Canada has lagged behind, particularly in scaling up the use of pre-exposure prophylaxis, Tan said.

Some 54.3% of new infections in Canada occur in gay, bisexual and other men who have sex with men (MSM). Their risk is estimated to be 131 times higher than for other men, the authors said.

HIV incidence among people who inject drugs (PWID) is estimated to be 59 times higher than for other Canadians.

Targeting PrEP to high-risk populations is cost-effective in terms of health care spending, the authors contend.

In August/September 2017, Canada introduced generic TDF/FTC (emtricitabine/tenofovir disoproxil fumarate/Truvada), the anti-HIV medication approved for use as PrEP and a major component of all nPEP regimens.

"The cost of PrEP medication has decreased dramatically,” Tan noted.

At the same time, public drug coverage for PrEP is increasing. Still, inadequate access to PrEP and nPEP persists, Tan said.

"Even in Quebec and Ontario, people may still need to pay a deductible to gain access to the public drug insurance plan, and even the modest cost of these deductibles may be out of reach for some of those at greatest risk,’’ he said.

In formulating its guidelines, Canada chose to be broadly consistent with the recommendations for PrEP and nPEP found in other industrialized world settings — with a few tweaks.

“We have tried to provide a bit more practical detail about common clinical scenarios that may come up when prescribing these medications,’’ Tan said. ''We intentionally discuss both PrEP and nPEP in the same document, because they are related, complementary strategies that are based on similar clinical principles.’’

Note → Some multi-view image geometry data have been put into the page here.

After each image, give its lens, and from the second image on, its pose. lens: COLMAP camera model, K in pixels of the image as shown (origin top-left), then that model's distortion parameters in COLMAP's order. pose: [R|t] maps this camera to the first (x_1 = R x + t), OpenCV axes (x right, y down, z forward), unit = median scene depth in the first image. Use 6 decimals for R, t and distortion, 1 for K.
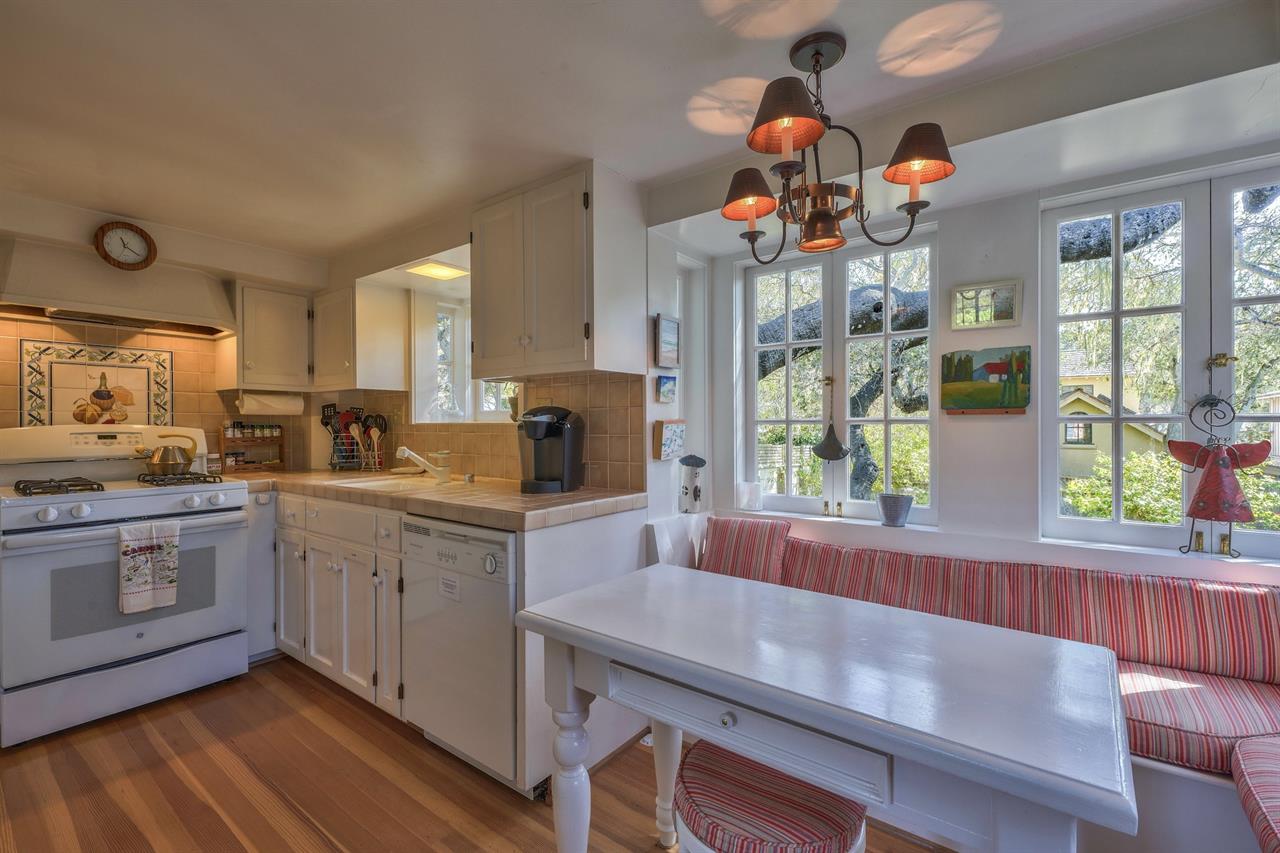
lens RADIAL K [[563.4, 0, 640.0], [0, 563.4, 426.5], [0, 0, 1]] dist [0.003431, 0.000318]
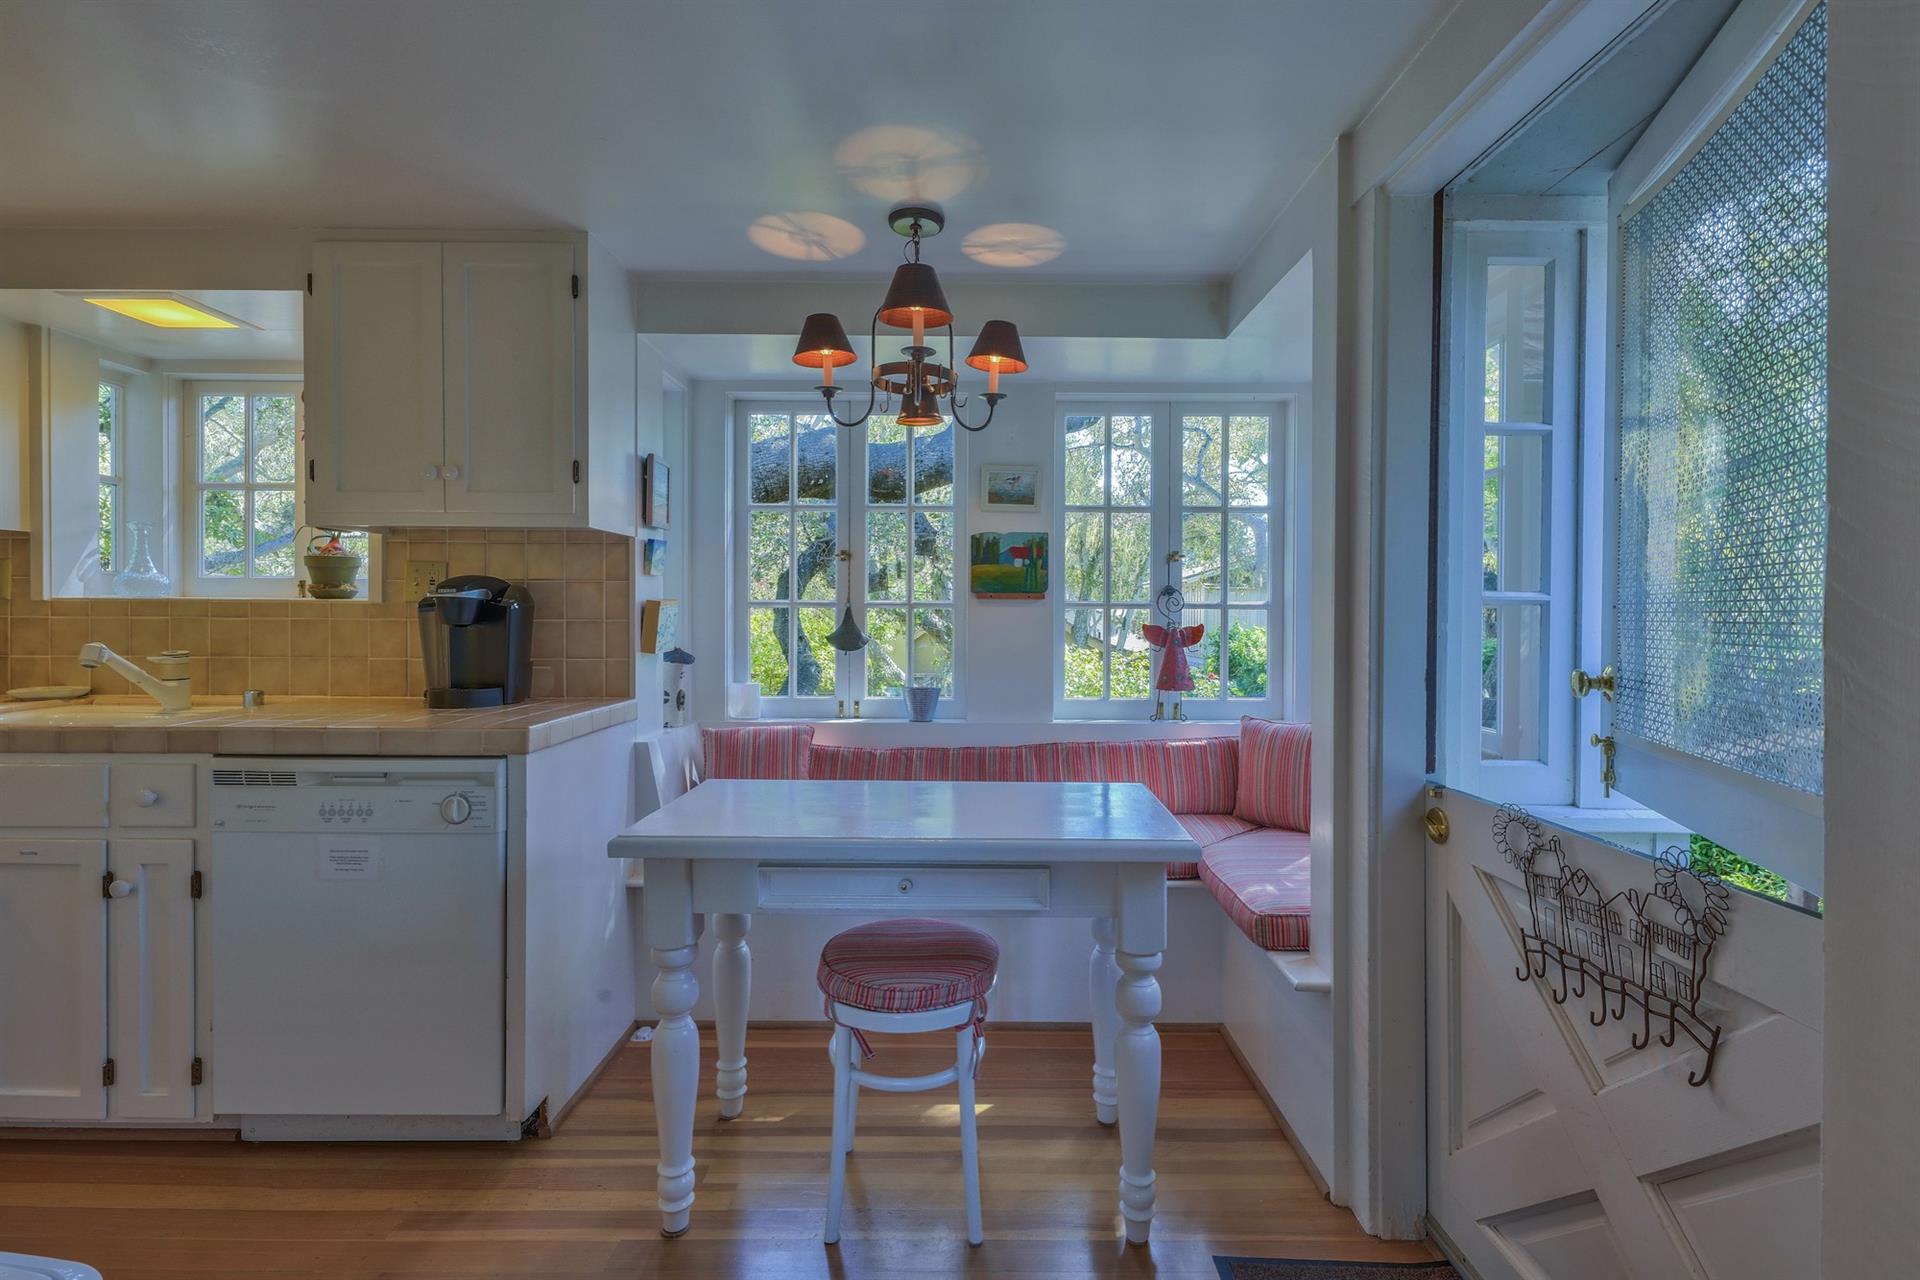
lens RADIAL K [[954.3, 0, 957.4], [0, 954.3, 622.0], [0, 0, 1]] dist [-0.002359, -0.000336]
pose [[0.789429, 0.001245, 0.613840, -0.420678], [-0.005516, 0.999972, 0.005066, 0.009623], [-0.613817, -0.007386, 0.789414, -0.225534]]
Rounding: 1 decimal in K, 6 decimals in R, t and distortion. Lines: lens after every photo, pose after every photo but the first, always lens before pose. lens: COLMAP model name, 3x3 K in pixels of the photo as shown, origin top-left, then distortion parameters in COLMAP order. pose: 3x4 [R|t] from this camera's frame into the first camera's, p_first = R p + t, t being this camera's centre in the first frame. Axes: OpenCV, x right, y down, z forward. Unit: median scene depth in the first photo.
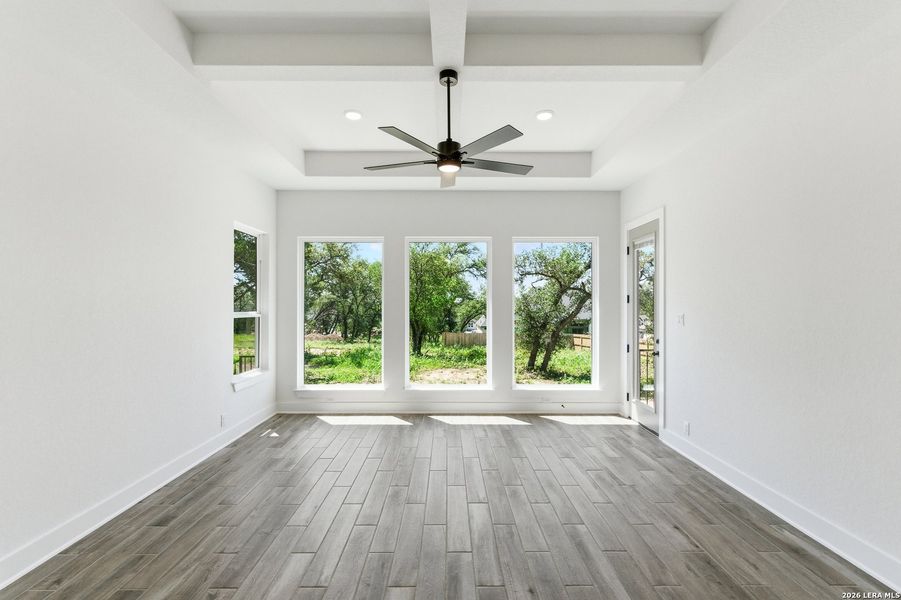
lens RADIAL K [[410.4, 0, 451.3], [0, 410.4, 303.3], [0, 0, 1]] dist [-0.001328, -0.000179]
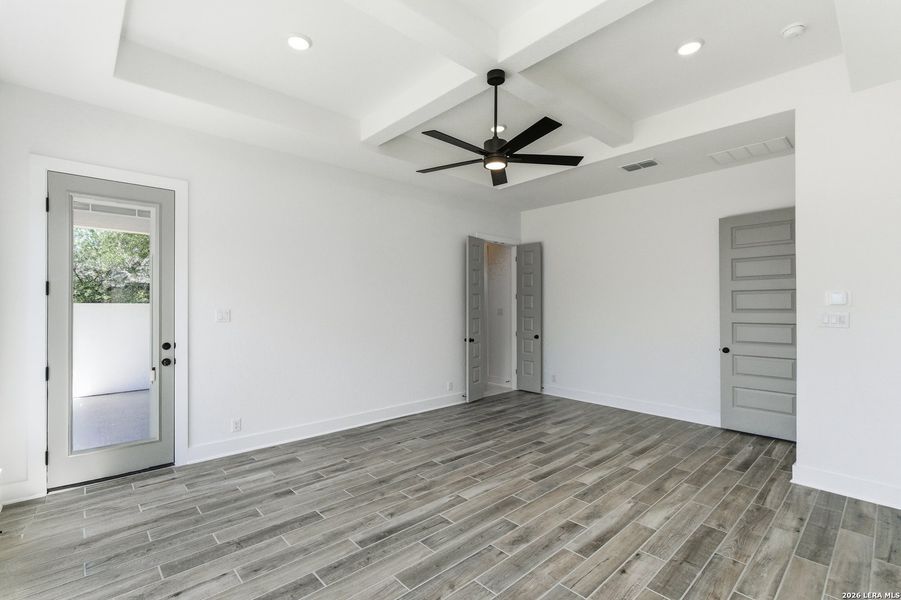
lens RADIAL K [[410.4, 0, 451.3], [0, 410.4, 303.3], [0, 0, 1]] dist [-0.001328, -0.000179]
pose [[-0.672795, 0.002296, 0.739825, -0.591693], [-0.004233, 0.999967, -0.006953, 0.022040], [-0.739817, -0.007810, -0.672763, 1.529514]]
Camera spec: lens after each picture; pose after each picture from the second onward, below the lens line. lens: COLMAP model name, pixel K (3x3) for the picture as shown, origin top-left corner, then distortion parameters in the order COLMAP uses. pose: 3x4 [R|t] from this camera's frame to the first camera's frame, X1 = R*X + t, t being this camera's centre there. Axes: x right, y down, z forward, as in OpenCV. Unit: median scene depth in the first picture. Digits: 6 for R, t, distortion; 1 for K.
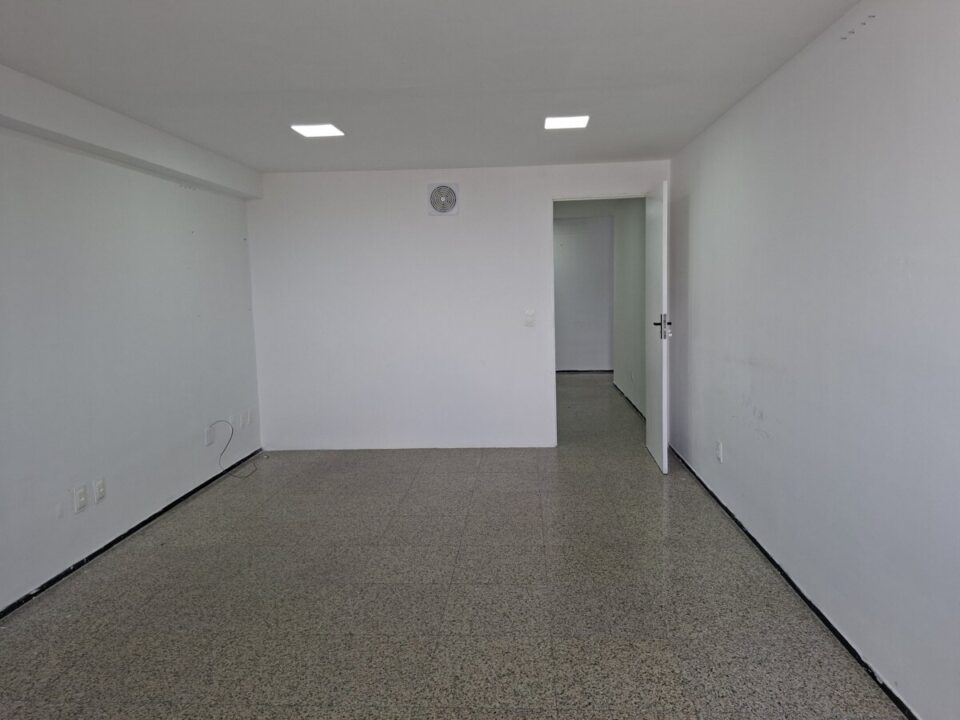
lens RADIAL K [[664.0, 0, 480.0], [0, 664.0, 360.0], [0, 0, 1]] dist [-0.004474, -0.003641]
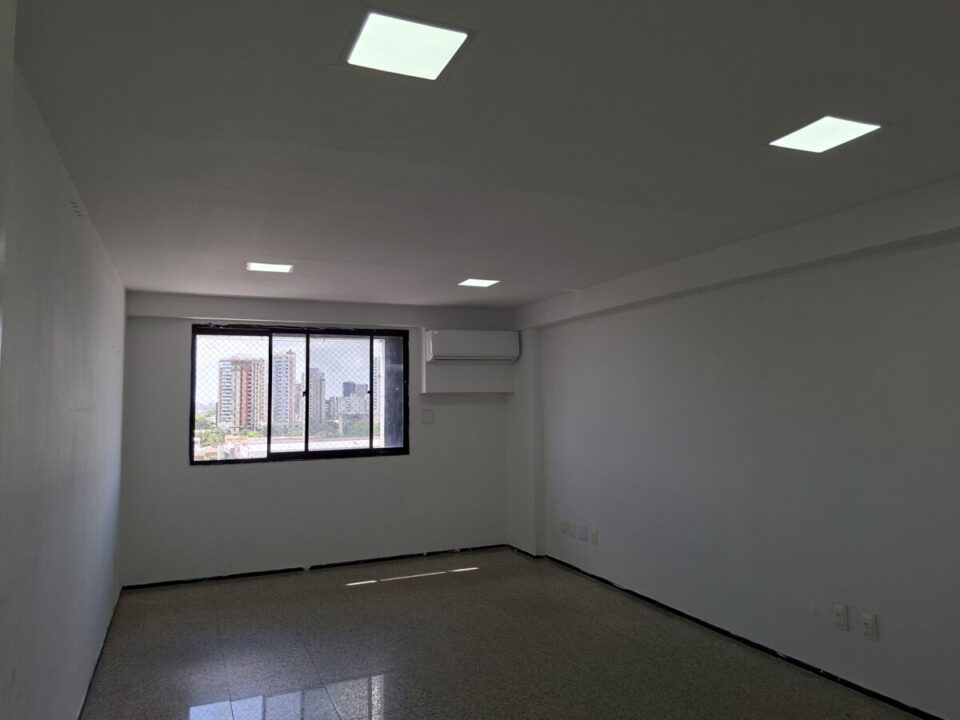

Among Canada’s guidelines: PrEP is strongly recommended for MSM and transgender women who report condomless anal sex within the past 6 months and have a sexually transmitted disease, recurrent use of nPEP or an ongoing sexual relationship with HIV-positive partner with substantial risk of transmissible HIV.

PrEP is also recommended for the HIV-negative partner in heterosexual serodiscordant relationships reporting condomless vaginal or anal sex where the HIV-positive partner has a substantial risk of transmissible HIV.

PrEP also may be considered for PWID if they share injection paraphernalia with a person with a non-negligible risk of HIV infection.

“There is a considerably larger body of evidence upon which to base recommendations for PrEP and nPEP use in gay or bisexual MSM,’’ Tan said. "There is relatively less experience and information about how best to implement these strategies in other groups.’’

Less investigation has occurred in PWID, some indigenous communities, people from HIV-endemic countries and women in sexual relationships with people from these groups.

"We hope that future work will help to fill these evidence gaps,’’ Tan said.

As for the expected benefits from the new guidelines, Tan cited raising awareness about the relatively new strategies, standardizing practice and encouraging primary care providers to get involved in prescribing the medications.

"These are very safe and effective primary prevention tools that hold great promise in reducing the number of new HIV infections in Canada,’’ he said.